2週間と1日。つまり半月だ。半月会わなかった相手の姿を見て、俺は酷く安堵していた。
この姿を何度街中で探したことか。

「…またぶっ倒れたのか?」
「うん。いつもの寝不足と栄養失調。でも今回はそこそこ深刻だったみたいだ」
「………」

確かに顔色は良くない。
もともと白い肌だが、今は紙みたいに真っ白で。
その原因だろう自分に腹が立った。
あの時、臨也を拒めていたら何かが違ったのだろうか。あの翌日、臨也に「別にシズちゃんが好きな訳じゃないから安心してね」と言われて「俺だってそう言う意味で好きなわけじゃねぇ」と嘘の答えを返さずに、本心を告げていたら。
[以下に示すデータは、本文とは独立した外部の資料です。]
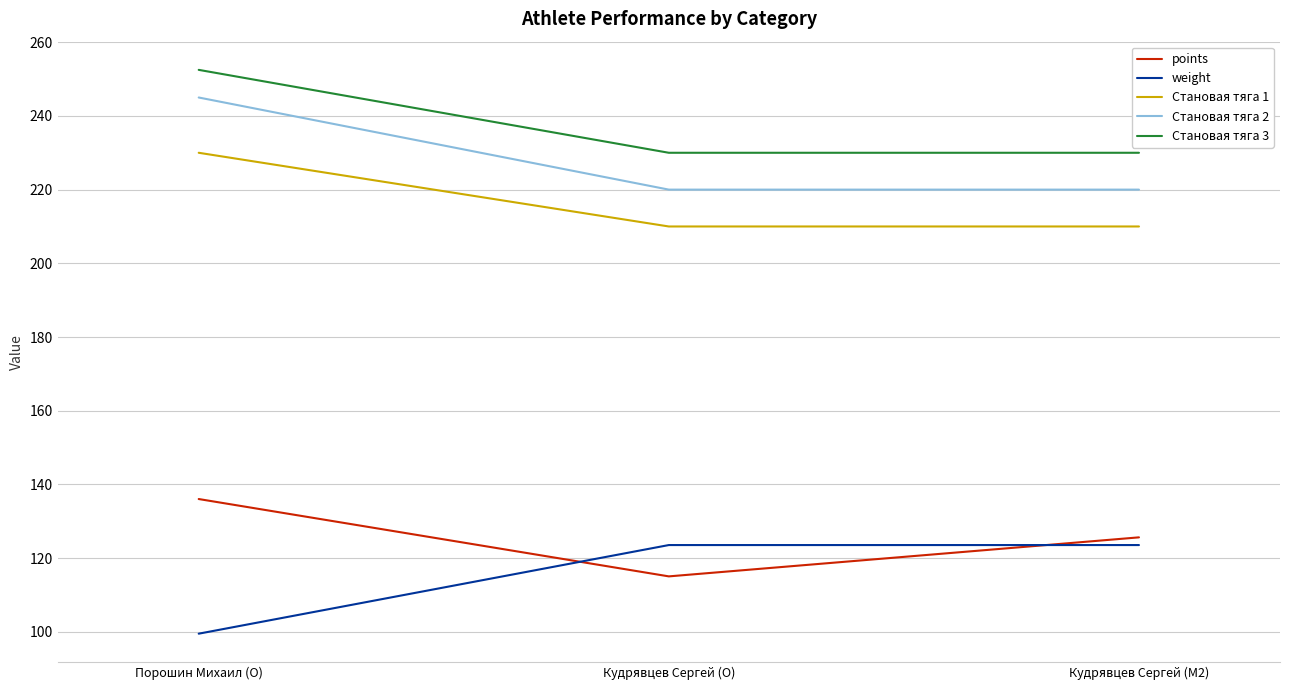

The value of Становая тяга 1 at Кудрявцев Сергей (O) is 130.3. True or false?

False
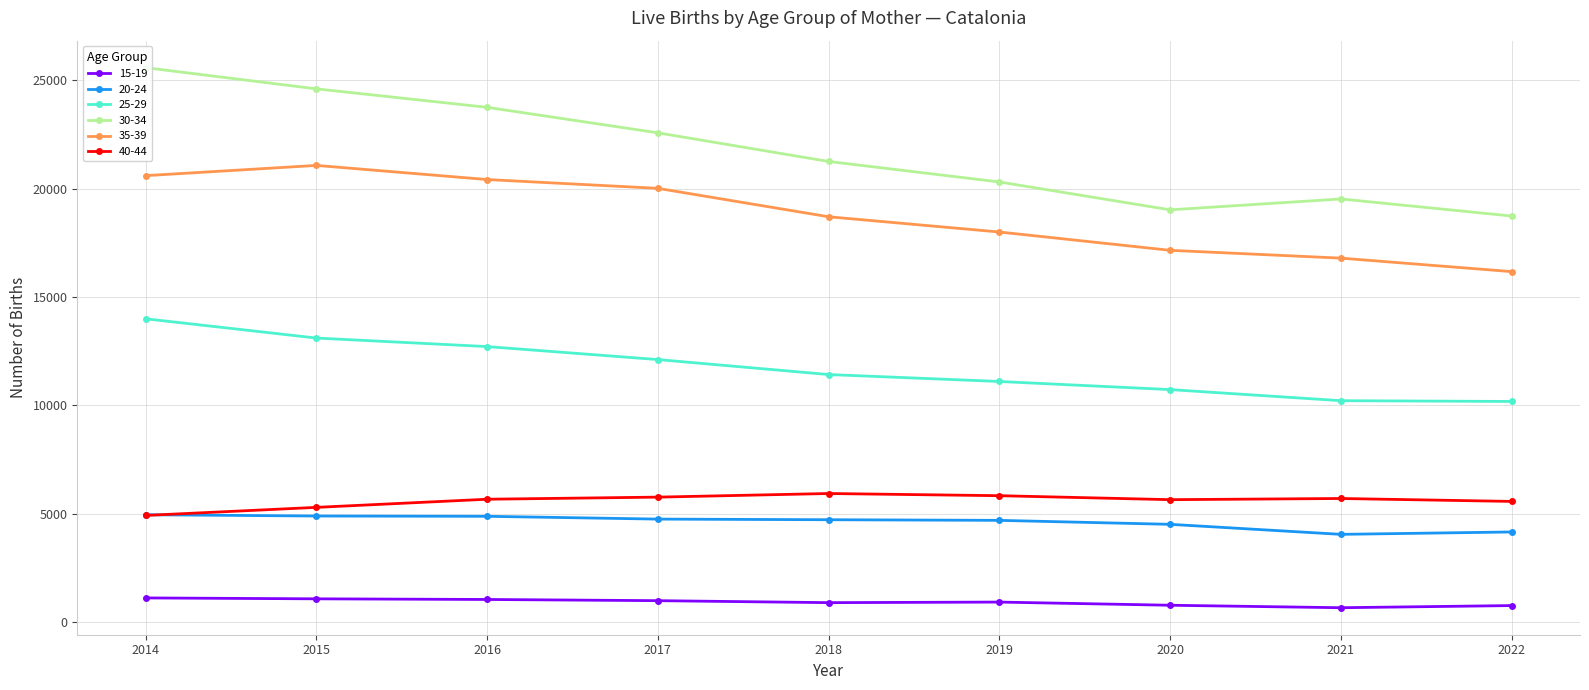

At which category does 30-34 reach its first local peak?

2021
あるいは何かが変わったのだろうか。

「…いや、それはねぇな」

自分の気持ちを伝えたとしても。
臨也が示す反応がプラスにせよマイナスにせよ、臨也が俺を恋愛感情で好きでない以上、むしろより関係が悪化する可能性の方が高かったろう。
穏やかな寝顔を眺めながら、溜息をつく。

「静雄、臨也が起きるまでいるならそこのイス使っていいよ」
「ああ、ありがとよ」

イスを引いてきて、そこに座って。
寝顔をただひたすら見つめて。
起きたら、何と言えばいいのだろうと考えていた。

覚悟を決めたつもりだった。
実際、もう耐えられそうにないからどんなことをしてでも連れ戻そうとしていた。
やっと、見つけたのに。












※触れたいと無意識に伸びた手は、結局それ以上動かなかった。